"(....) Le capitalisme n’est pas un système : il n’est tel que dans les théories qui en
font la critique, et qui lui prêtent une unité qui leur
appartient en réalité à elles seules, en tant que théories
globalisantes. En lui prêtant ce qu’il n’a pas,
c’est-à-dire une unité a-problématique, elles contribuent
à le renforcer. Il n’est pas non plus la cause
objective des événements qui ont lieu, en phase avec
lui ou contre lui. Il peut être décrit comme une
logique systémique dont l’effet d’unité procède de la
mise en résonance d’éléments disparates (monétaires,
militaires, «culturels», etc.). Mais il n’est pas
un système parce qu’il ne serait rien sans les décisions
de ceux qui en font exister la logique. Le type
d’unité qui en fait la cohérence n’a rien à voir avec
un donné descriptible. C’est une unité politique,
comme telle foncièrement problématique : elle n’a
jamais la stabilité d’un donné ; elle dépend des instances
décisionnelles, éminentes et secondaires, ramifiées,
qui la font exister.
Plus encore : c’est une politique déniée – et les
remarques de Marx relatives au besoin qu’ont les
défenseurs du capitalisme de le «naturaliser» demeurent
audibles, quoique les procédés de naturalisation
aient changé. Le capitalisme cherche à évaporer la
consistance de la politique qu’il est. Lui restituer cette
consistance ne peut dès lors être que le fait de ce qui
s’en déclare ennemi. Et c’est aussi une des premières
leçons de Marx : la clef de la consistance du capitalisme
réside dans ce dont il absorbe la vie, c’est-àdire
dans ce qui veut sa mort. Ce sont sans doute les
«opéraïstes» italiens qui ont le plus clairement insisté
sur ce point : le travail vivant est ce dont se nourrit
le capital-vampire, mais il est aussi comme tel la
« subjectivité » qui lui est antagonique.
Wallerstein dit souvent que les mouvements «antisystémiques
» sont une composante du système, mais
il faut comprendre comment, c’est-à-dire comprendre
l’ambivalence de cet énoncé.

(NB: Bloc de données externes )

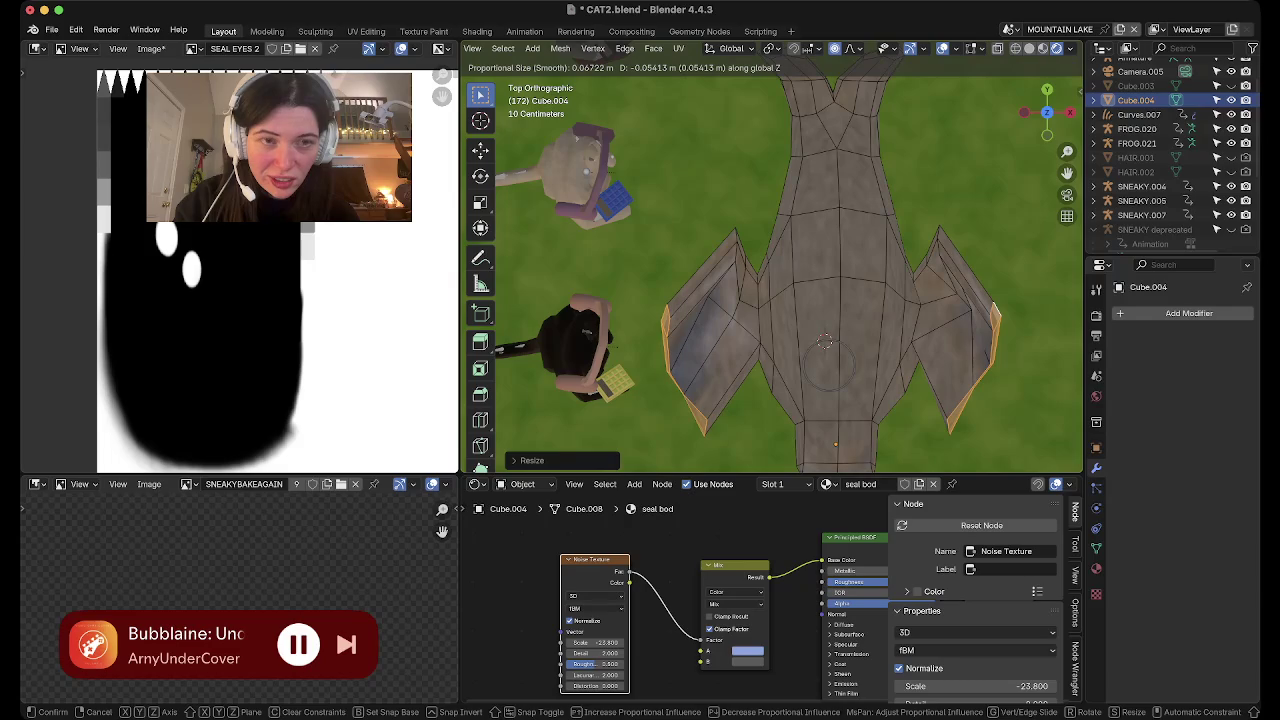
key("y")
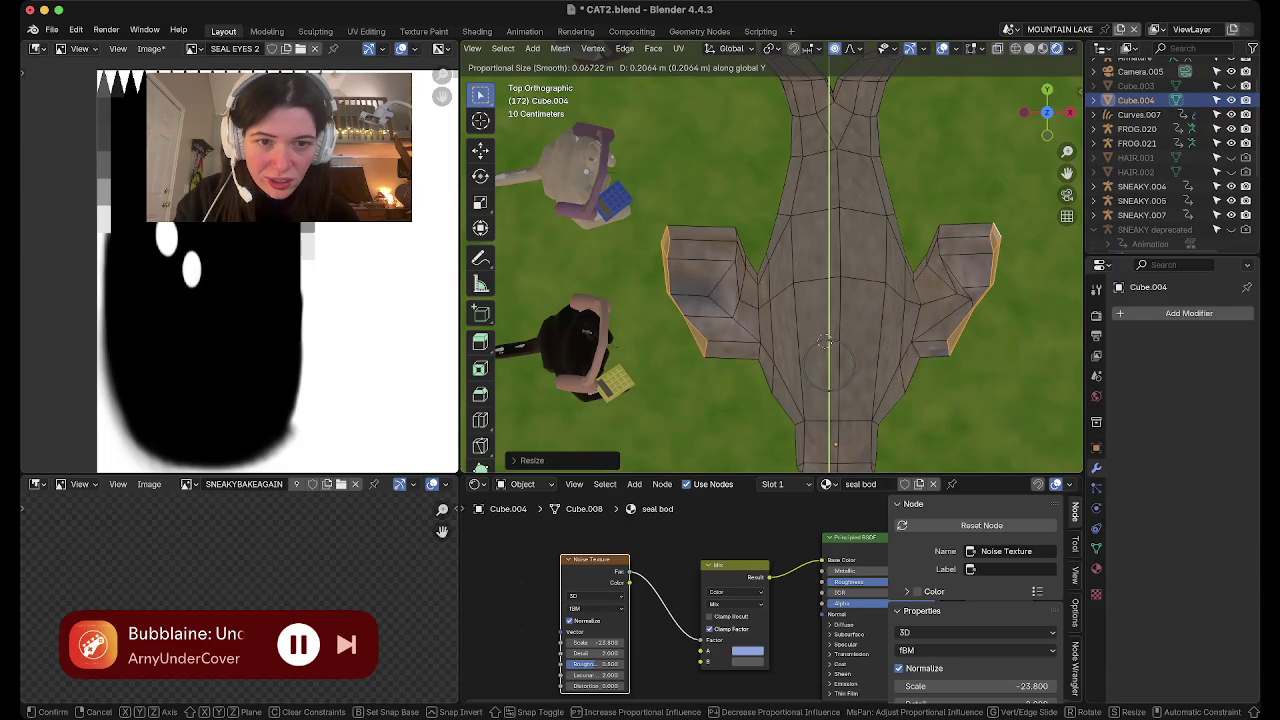
key("Escape")
key("ctrl+z")
key("ctrl+z")
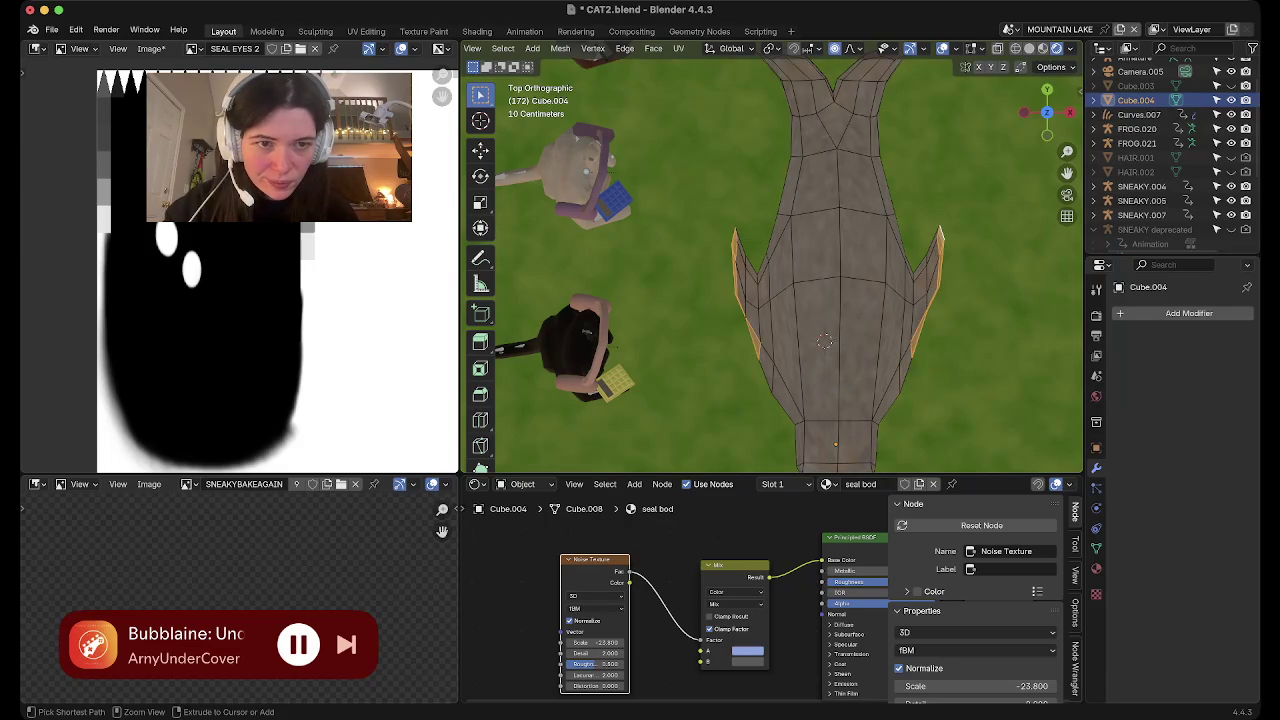
Reselect the side strip and flipper tip faces and extrude short fins
mouse_move(824, 341)
middle_mouse_down()
mouse_move(948, 280)
mouse_move(549, 270)
mouse_move(996, 274)
mouse_move(552, 227)
mouse_move(561, 280)
middle_mouse_up()
left_click(996, 274, "ctrl")
left_click(877, 247, "ctrl")
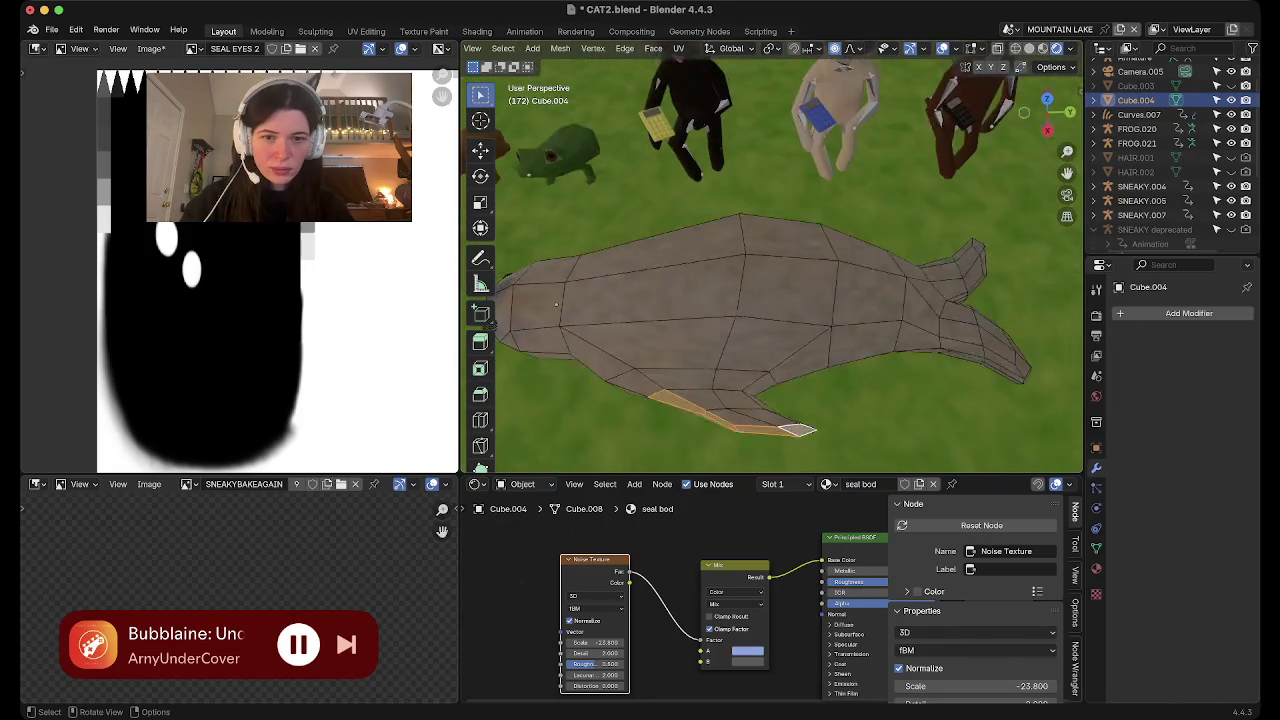
key("e")
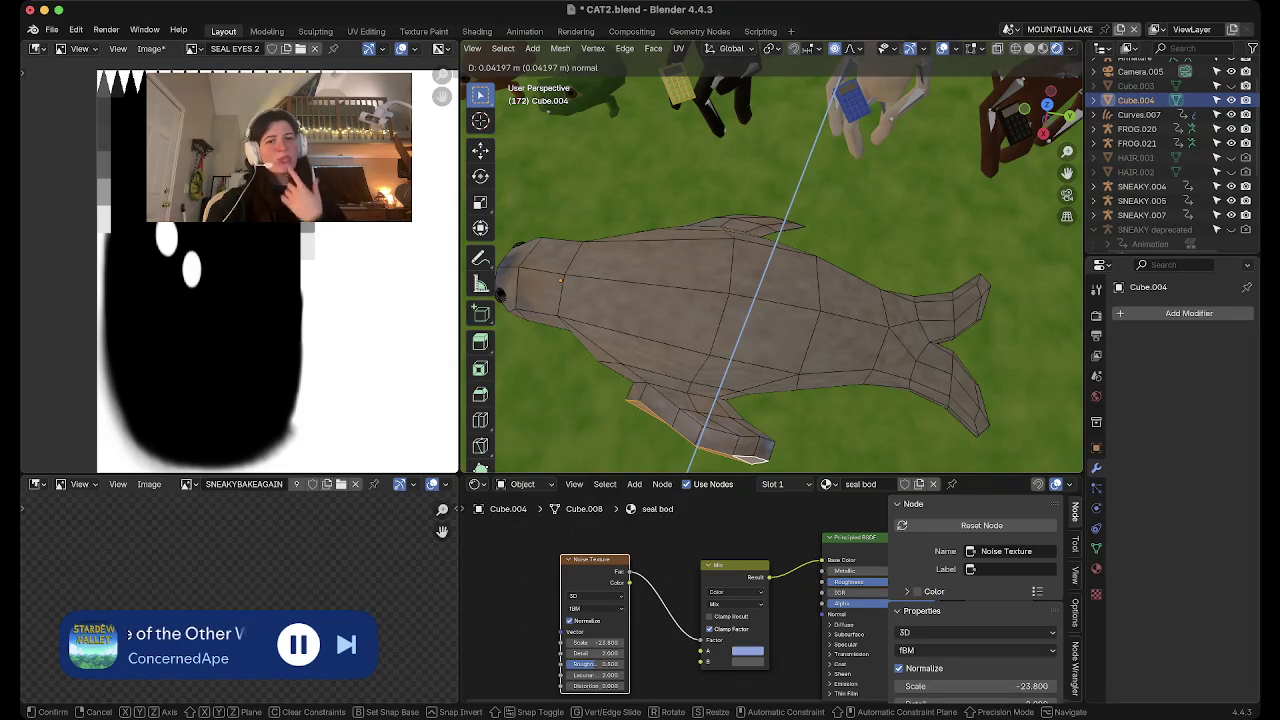
key("Return")
mouse_move(561, 280)
middle_mouse_down()
mouse_move(567, 228)
mouse_move(567, 300)
middle_mouse_up()
left_click(1047, 96)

Lorsqu’ils n’ont pour
rêve qu’un idéal de co-gestion, ou à l’inverse lors-
qu’ils adoptent les points de vue de la théorie critique
et son absolutisme spéculatif, ces mouvements ne
sont que des contributions à ce qui fait l’efficace de la
logique politique prétendument combattue : soit ils
perfectionnent directement de redoutables mécanismes
d’intégration, soit ils perfectionnent incidemment
la fiction de l’unité du « système ». C’est
autrement qu’il faut entendre ceci : le capitalisme
n’est une politique que pour une politique qui lui est
ennemie. Il s’expose comme une antipolitique: comme
une « économie » – mais ce n’est que le nom de sa
politique, en tant qu’il est essentiel pour celle-ci de
se nier comme telle. Il n’a de consistance politique
que depuis l’angle de vue donné par une position politique
qui lui est hostile, et qui comme telle est seule
à même de rendre compte de son unité. Car sans cette
position, ce qui fait l’unité de la politique capitaliste
se trouve incessamment dérobé – ou plutôt : n’existe
tout simplement pas. C’est cette position adverse qui
en est la clef, sans quoi n’existent que des effets systémiques
chaotiquement ordonnés. Et cette position
politique n’est ni un mouvement social, ni un appareil
de gestion spontanée, ni une Théorie garantie dans
son perpétuel avoir-raison. Elle dépend de ce que l’on
peut appeler les matérialités subjectives : une certaine
manière de rendre indissociables la consistance
(intellectuelle, affective) des liens et la subsistance
(alimentaire, pécuniaire) de ceux qui s’y trouvent liés. (...)"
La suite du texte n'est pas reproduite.